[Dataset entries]

════════════════

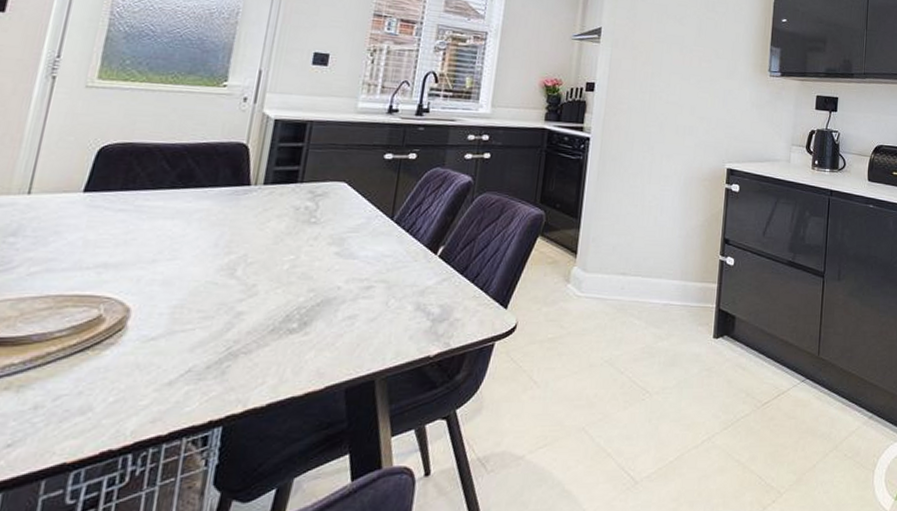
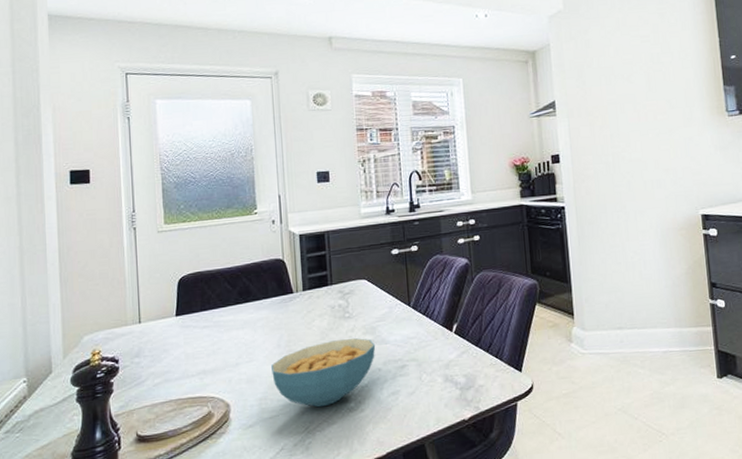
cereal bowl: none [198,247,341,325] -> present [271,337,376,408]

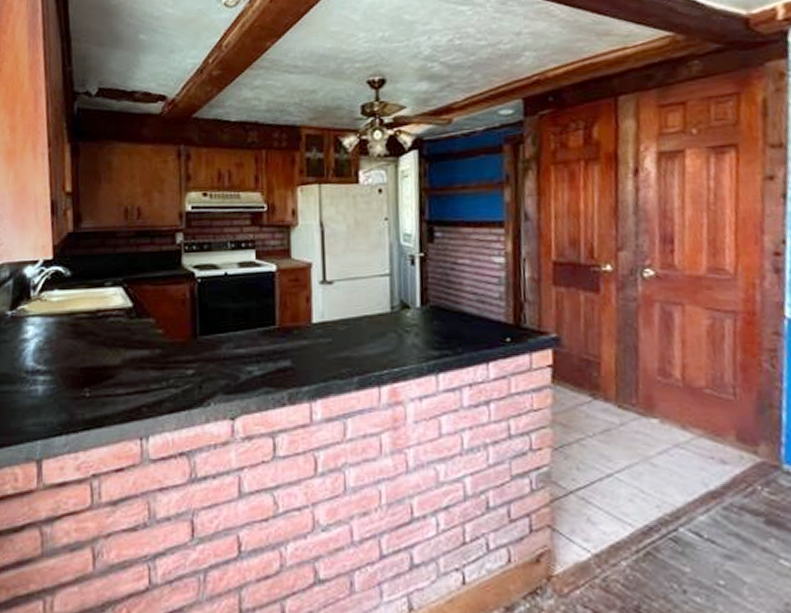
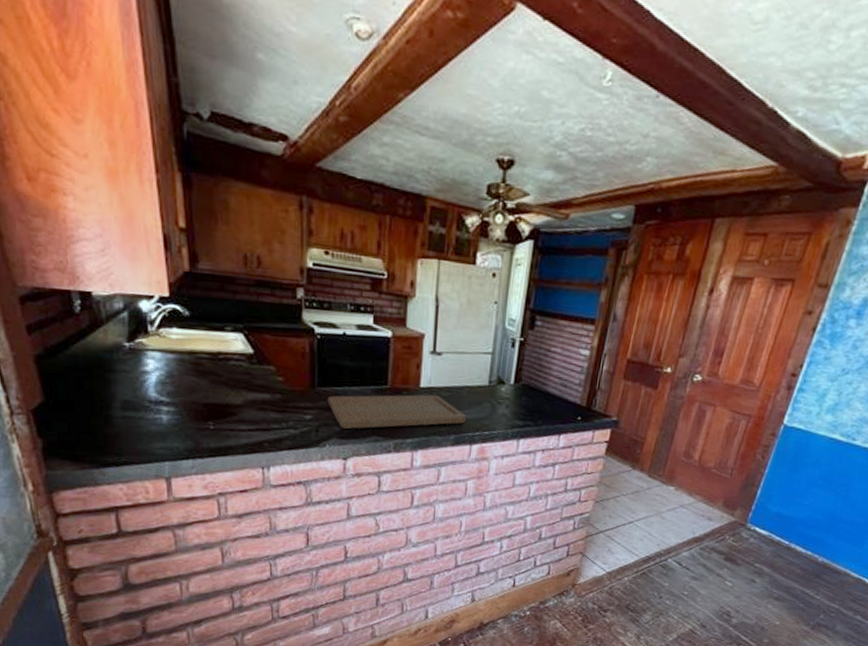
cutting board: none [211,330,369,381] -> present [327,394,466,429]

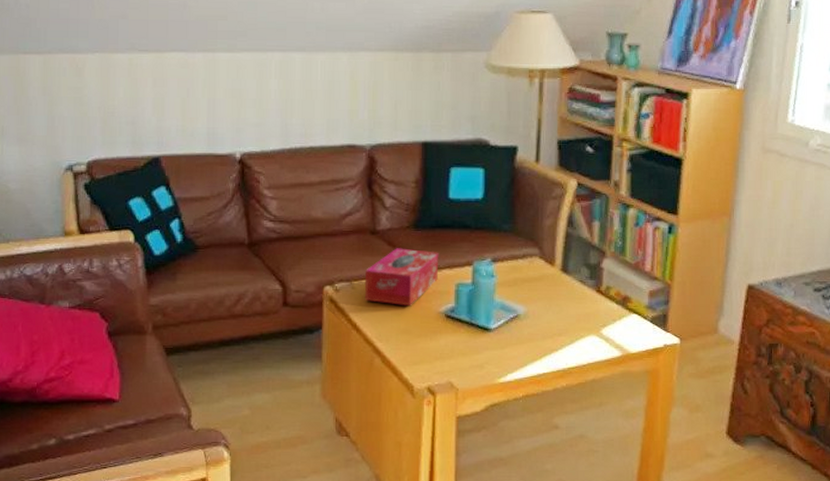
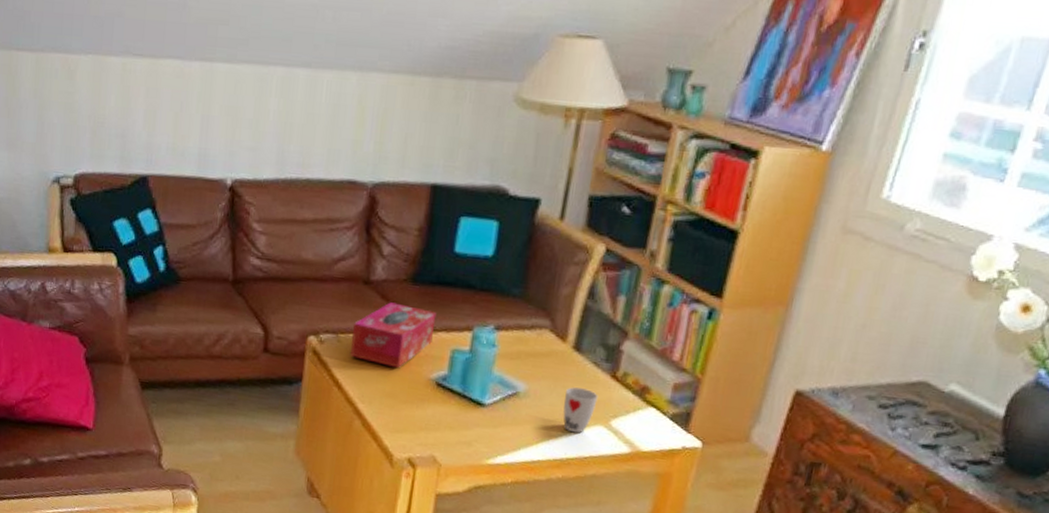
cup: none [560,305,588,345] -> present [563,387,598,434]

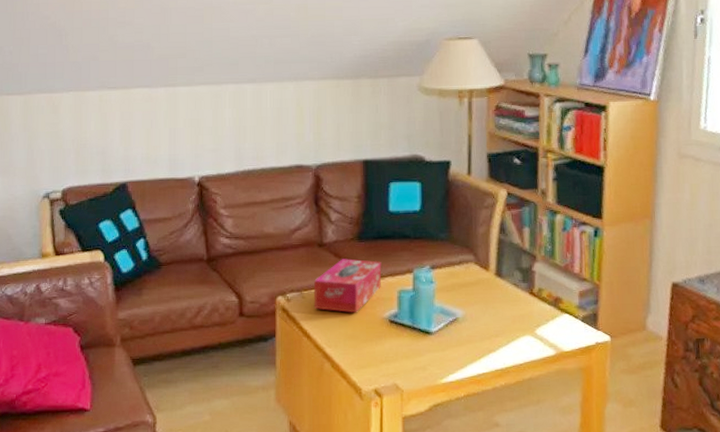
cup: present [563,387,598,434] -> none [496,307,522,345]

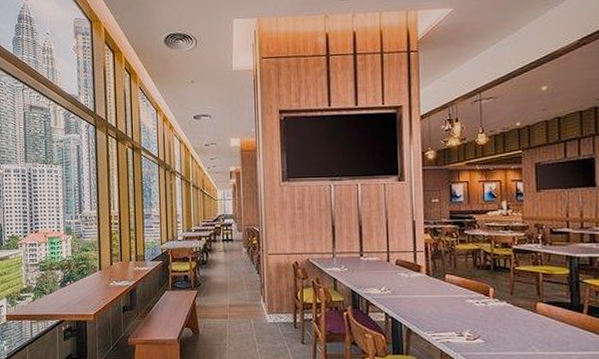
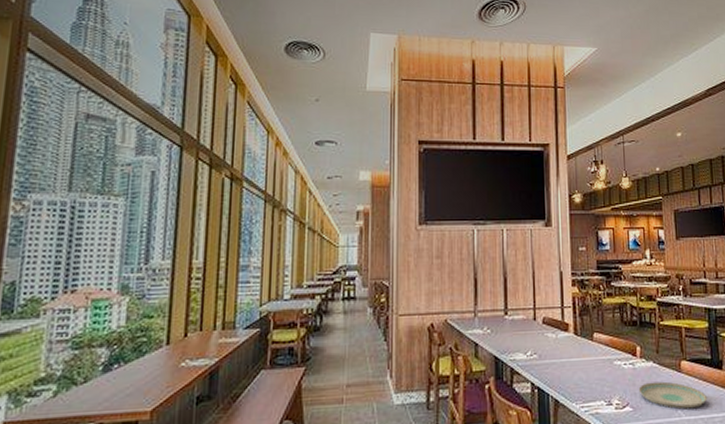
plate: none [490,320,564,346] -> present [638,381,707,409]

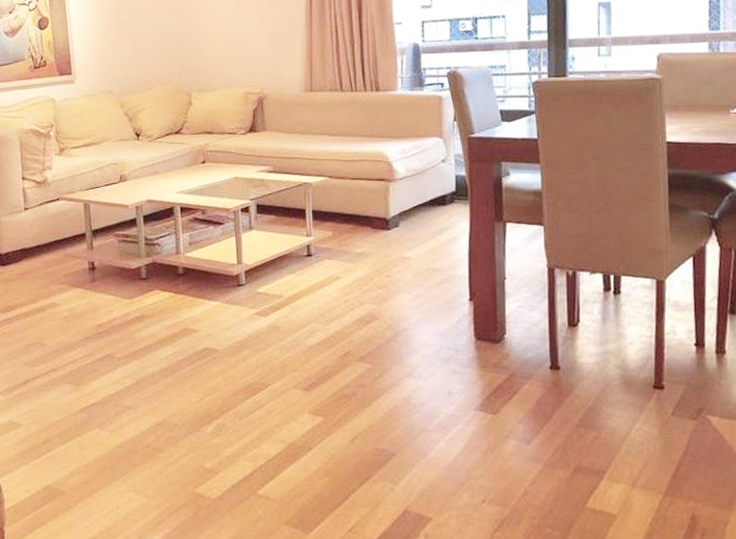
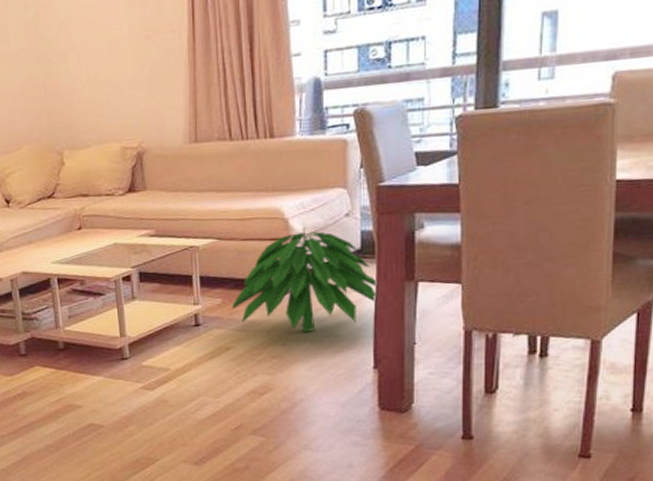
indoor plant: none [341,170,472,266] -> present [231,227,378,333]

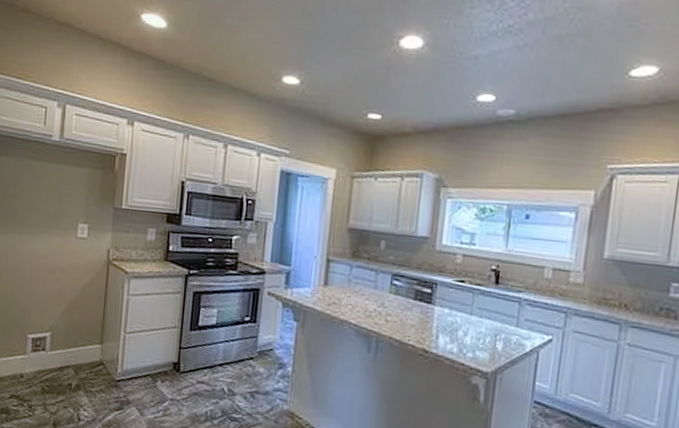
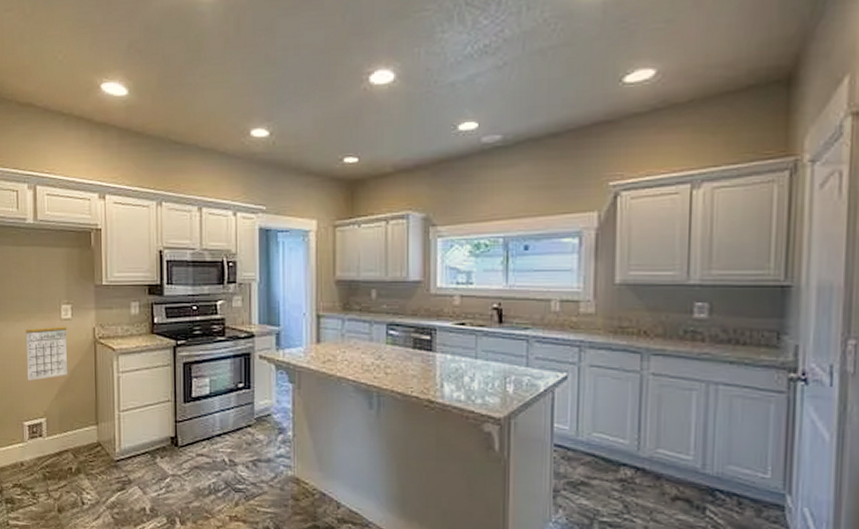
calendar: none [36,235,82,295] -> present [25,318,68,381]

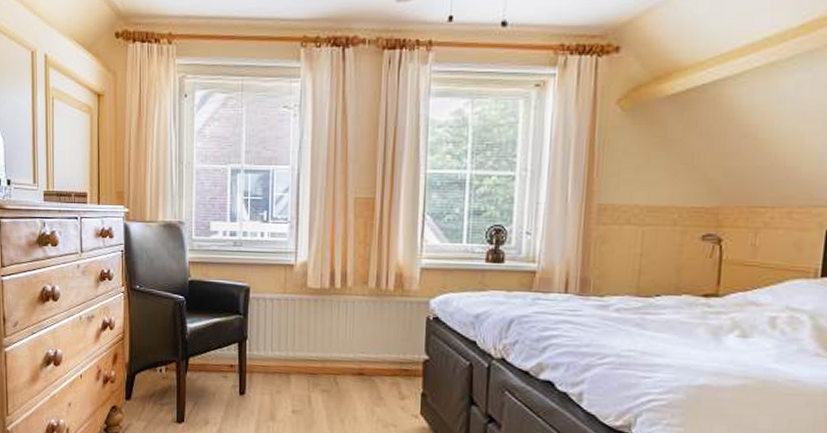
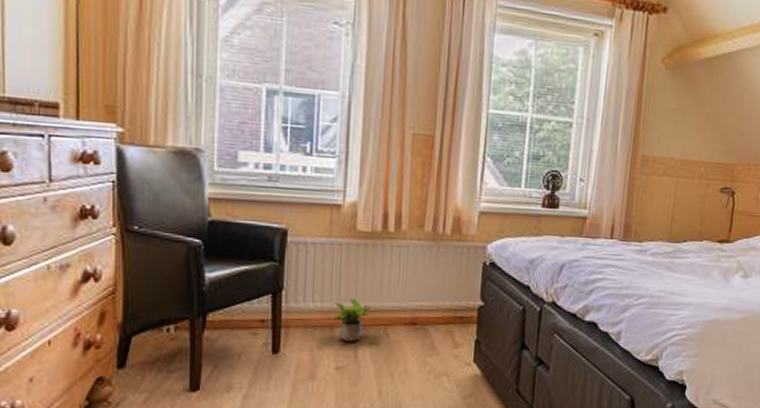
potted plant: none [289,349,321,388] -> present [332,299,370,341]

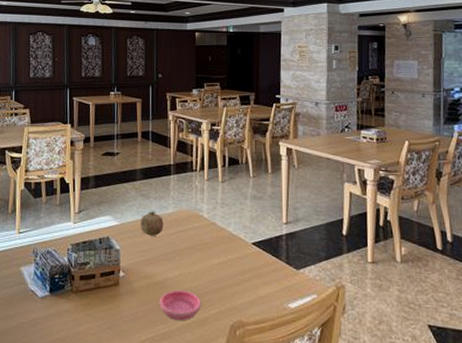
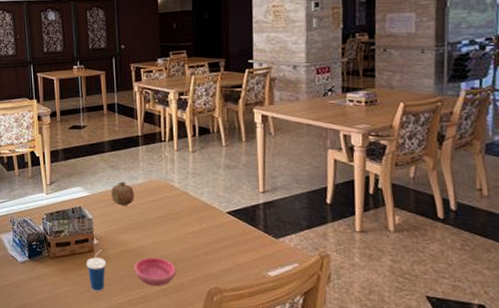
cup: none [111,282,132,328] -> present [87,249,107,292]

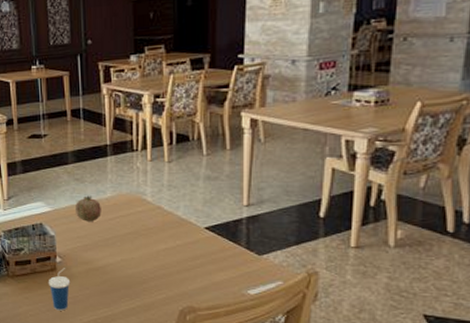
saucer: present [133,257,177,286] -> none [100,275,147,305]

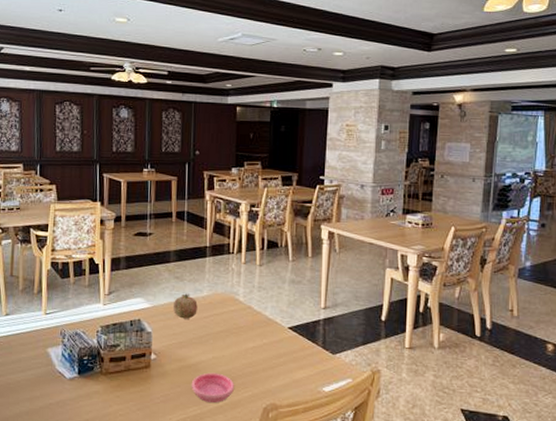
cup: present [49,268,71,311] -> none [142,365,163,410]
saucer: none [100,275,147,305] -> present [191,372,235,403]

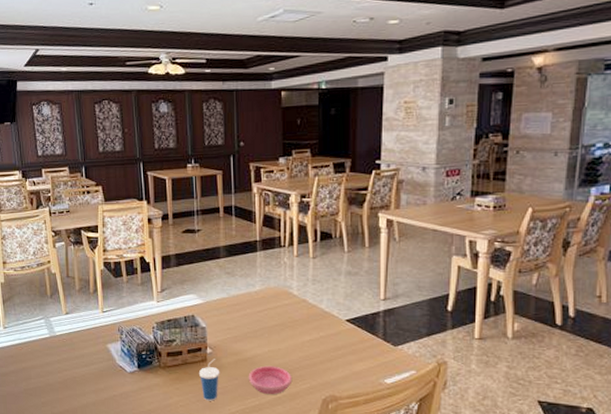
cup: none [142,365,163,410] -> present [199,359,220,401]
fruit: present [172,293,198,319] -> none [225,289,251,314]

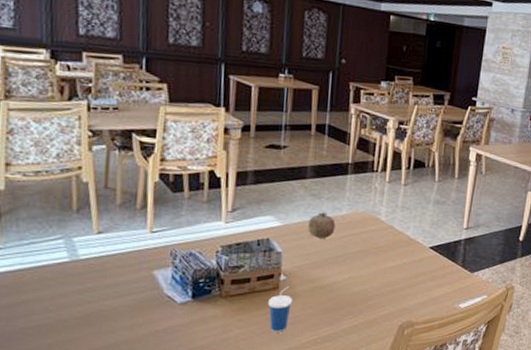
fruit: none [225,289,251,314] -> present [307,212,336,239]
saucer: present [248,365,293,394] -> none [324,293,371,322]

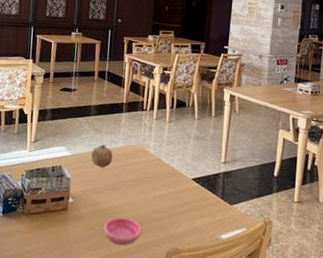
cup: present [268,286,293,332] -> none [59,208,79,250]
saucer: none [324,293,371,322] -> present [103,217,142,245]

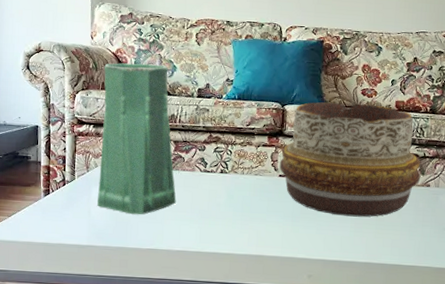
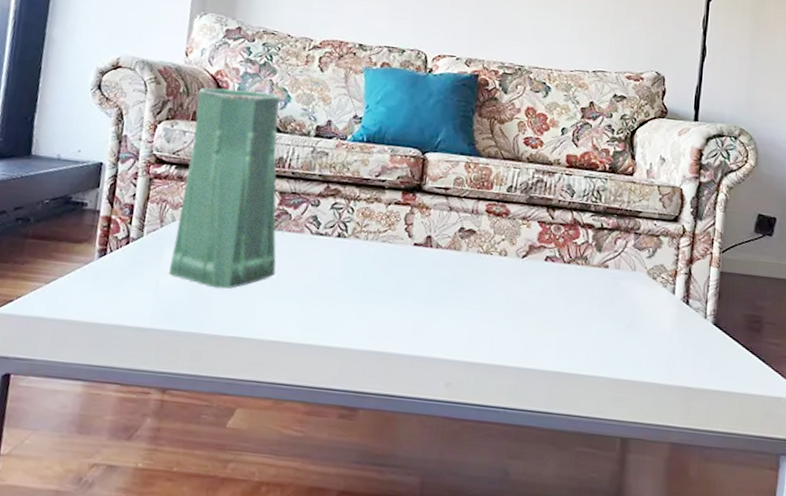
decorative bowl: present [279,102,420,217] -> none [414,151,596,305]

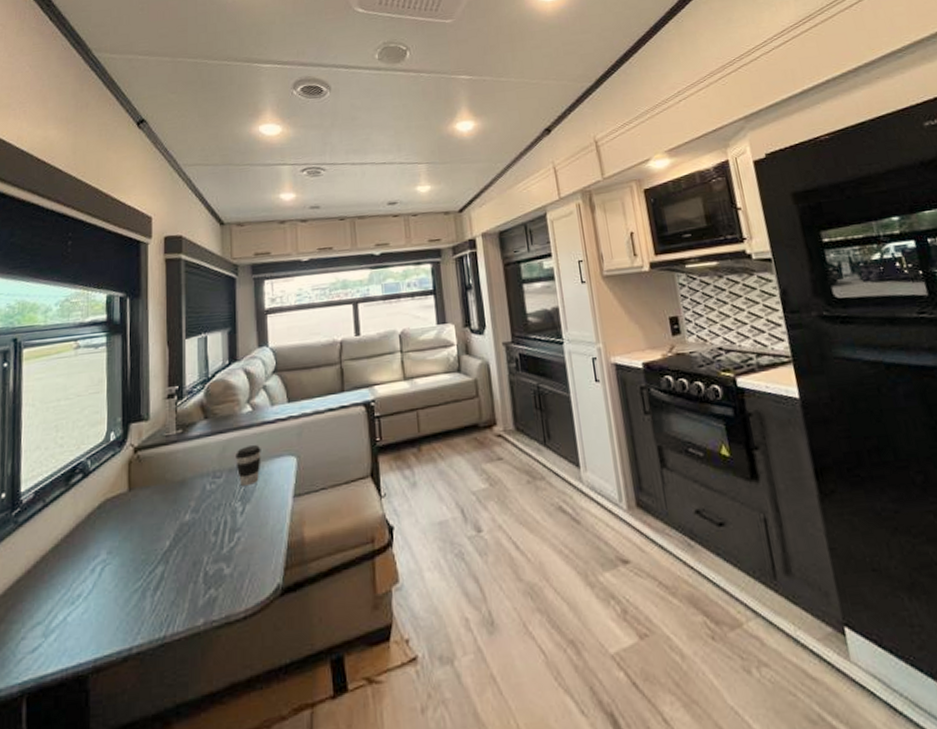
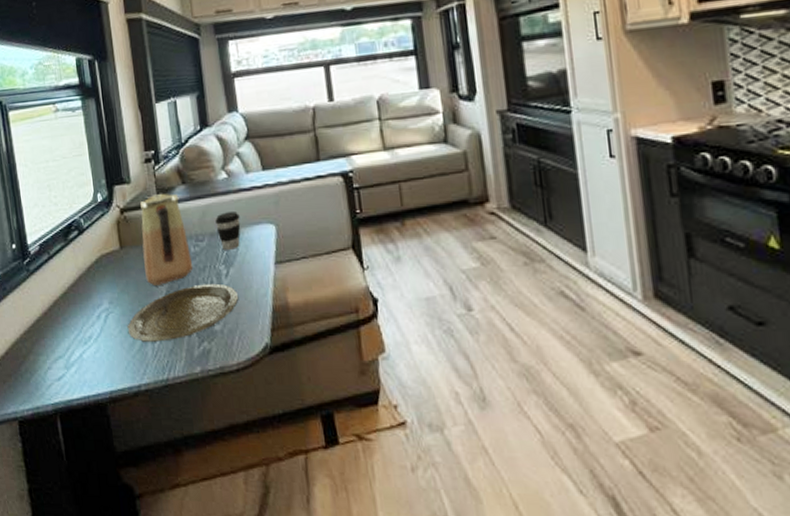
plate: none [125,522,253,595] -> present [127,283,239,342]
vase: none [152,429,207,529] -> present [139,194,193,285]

════════════════

Exactly as they appear, please return only the lines from the first line of the records through the line containing "cup: present [563,387,598,434]", both included, leaving out all pictures.

cereal bowl: none [198,247,341,325] -> present [271,337,376,408]

cutting board: none [211,330,369,381] -> present [327,394,466,429]

cup: none [560,305,588,345] -> present [563,387,598,434]

cup: present [563,387,598,434] -> none [496,307,522,345]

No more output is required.